[[ SELECTED EXCERPT, beginning ]]

Two Officers Added To Street Team

A beefed-up city police street team wants to hunt down drug dealers
and put them behind bars.

Two more constables were quietly added to the four-person unit in May.

"I feel that more enforcement is necessary," said Chief Bob Davies Friday.

"We have a drug problem in this town and it needs police attention.
We felt that it was necessary to increase our resources for that."

He predicts the move will result in "a significant rise" in drug
charges in 2008.

"We're going after the suppliers and the dealers and hopefully we can
get them off of the street," said Davies.

By putting a strain on drug supply, he hopes addicts will get
treatment. That, in turn, will reduce the number of violent and
property crimes spurred by users needing cash to pay drug debts or
for their next fix.

In early 2006, more than a half-dozen corner stores and gas bars were
robbed in a span of weeks. Many of those thefts, said Davies, were
drug related.

In 2007, 193 adults and youth were charged with drug possession in
Sault Ste. Marie.

The increased enforcement is "awesome" said the co-ordinator of the
Focus Community Coalition.

With fewer drugs available, "there's no pressure" for youth to take
them, said Donna Boston. Students in Grades 7 to 12 are at most risk
of drug use.

"Anything to reduce the amount of drugs in the city is going to be
better," she said.

Prescription drugs such as Oxycontin and Ritalin are used by city
teens to get high.

"A lot of times people are known to be on those types of drugs.
They'll get broken into," said Boston.

"Drug dealers take them and then they sell them to these kids for parties."

The street team, created in 2004 and comprising of one sergeant and
three constables, was intended as a jack-of-all-trades unit. Its
members would be assigned to the city police department's most
pressing needs, such as a scourge of break and enters in 2005.

The two new street team members were reassigned from the Joint Forces
Intelligence Unit and Joint Forces Drug Unit.

[[ SELECTED EXCERPT, end ]]
[[ DATA BLOCK, beginning ]]

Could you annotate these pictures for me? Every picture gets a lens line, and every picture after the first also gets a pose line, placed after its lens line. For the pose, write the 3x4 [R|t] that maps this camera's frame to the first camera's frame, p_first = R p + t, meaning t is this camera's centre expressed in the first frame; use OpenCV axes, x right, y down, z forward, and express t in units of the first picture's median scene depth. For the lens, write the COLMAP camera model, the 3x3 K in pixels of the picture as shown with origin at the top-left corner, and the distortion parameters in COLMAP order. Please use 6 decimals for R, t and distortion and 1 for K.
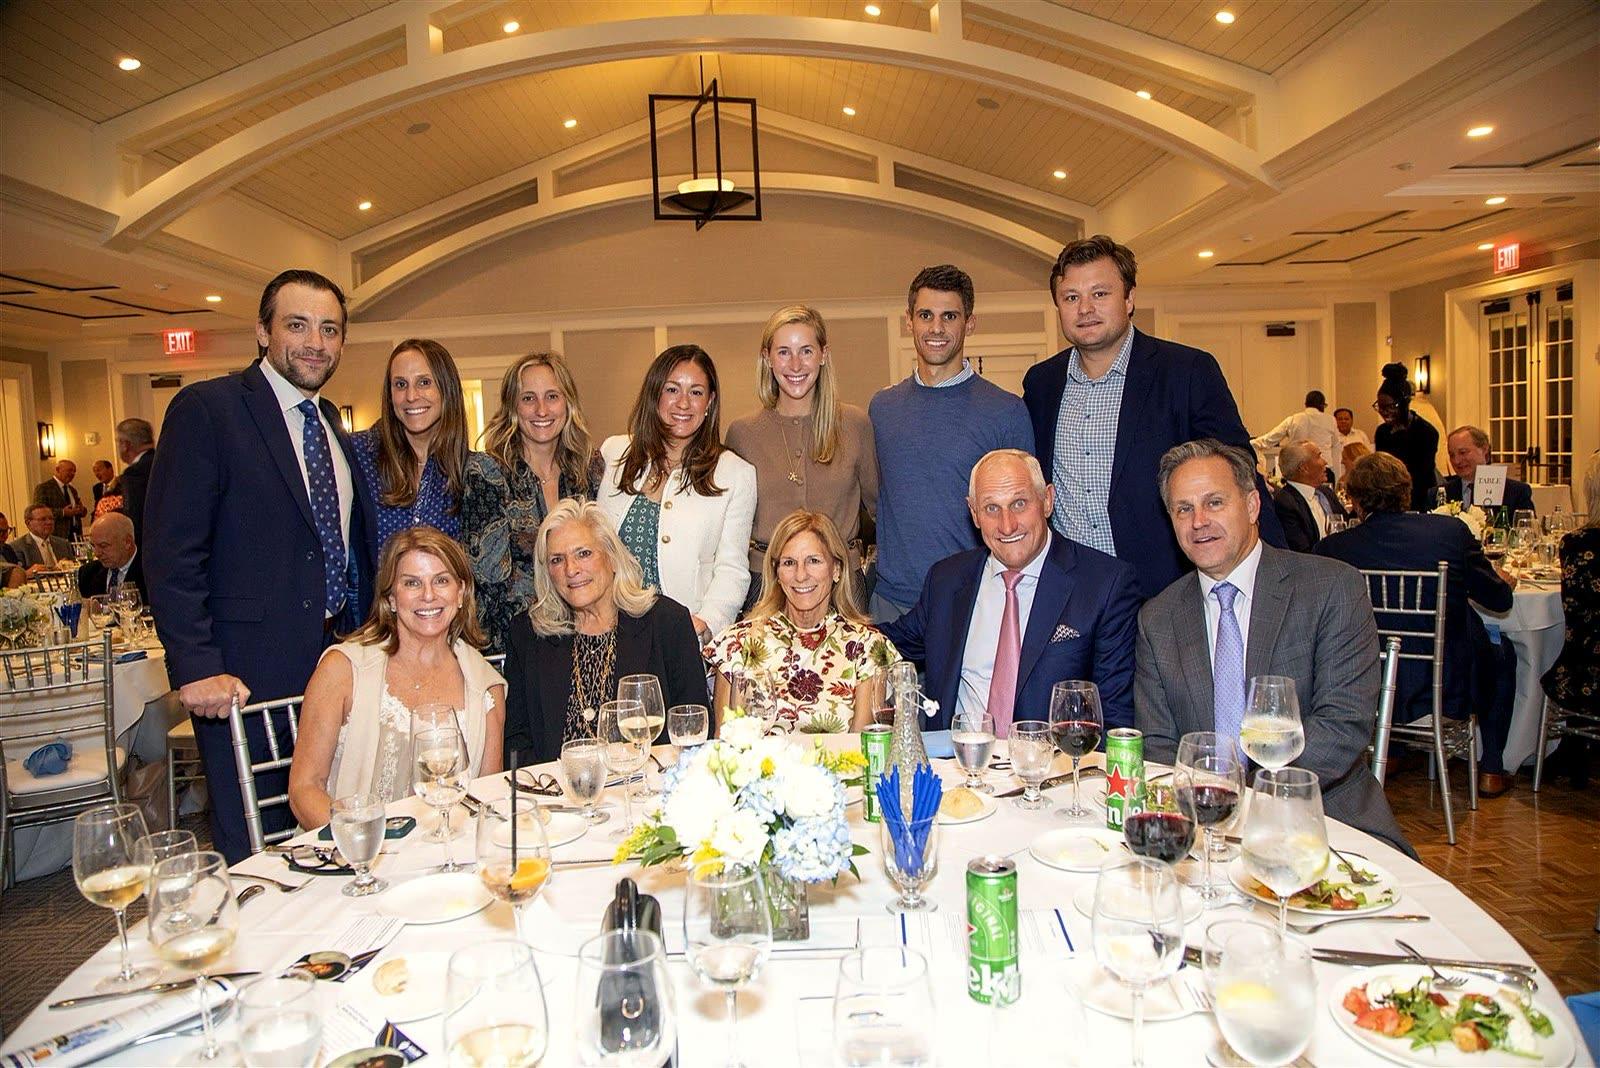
lens RADIAL K [[1051.5, 0, 800.0], [0, 1051.5, 534.0], [0, 0, 1]] dist [-0.103433, 0.039279]
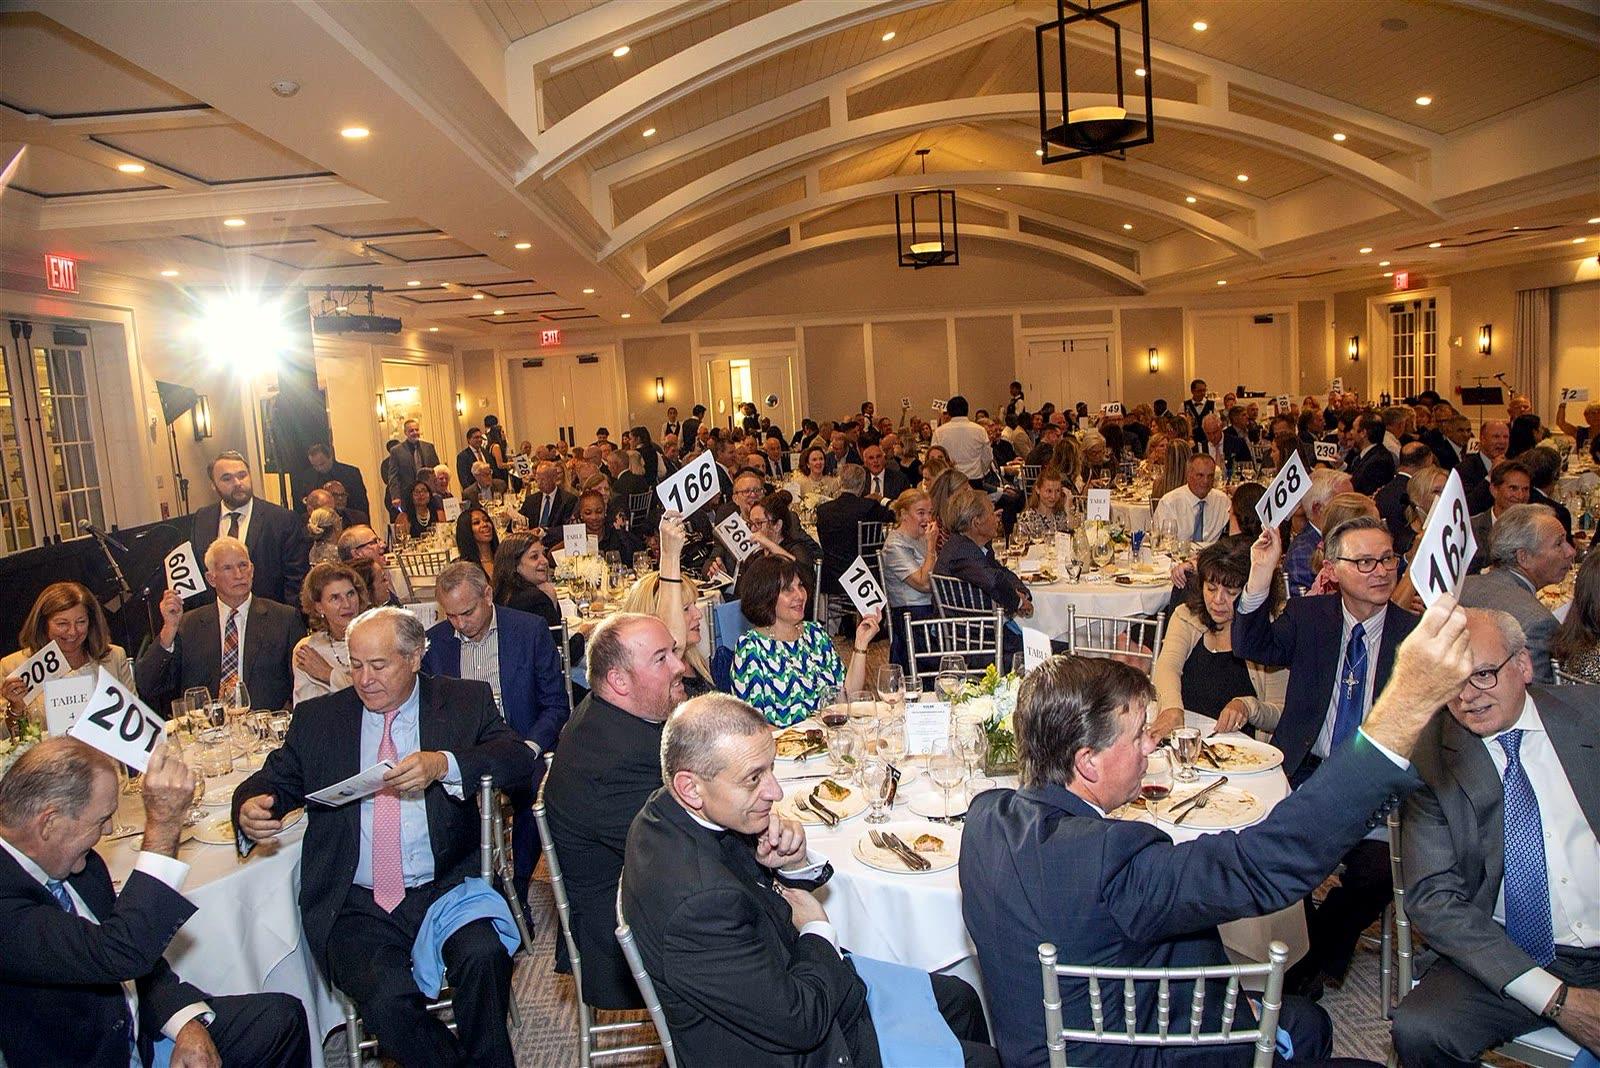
lens RADIAL K [[1051.5, 0, 800.0], [0, 1051.5, 534.0], [0, 0, 1]] dist [-0.103433, 0.039279]
pose [[0.999405, -0.022645, 0.026016, -0.304089], [0.021157, 0.998201, 0.056107, 0.024031], [-0.027239, -0.055523, 0.998086, -0.595814]]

[[ DATA BLOCK, end ]]

▸ ACTION ITEM
According to the news article on the police street team, which units were the two new constables reassigned from?

▸ EXPECTED ANSWER
The Joint Forces Intelligence Unit and the Joint Forces Drug Unit.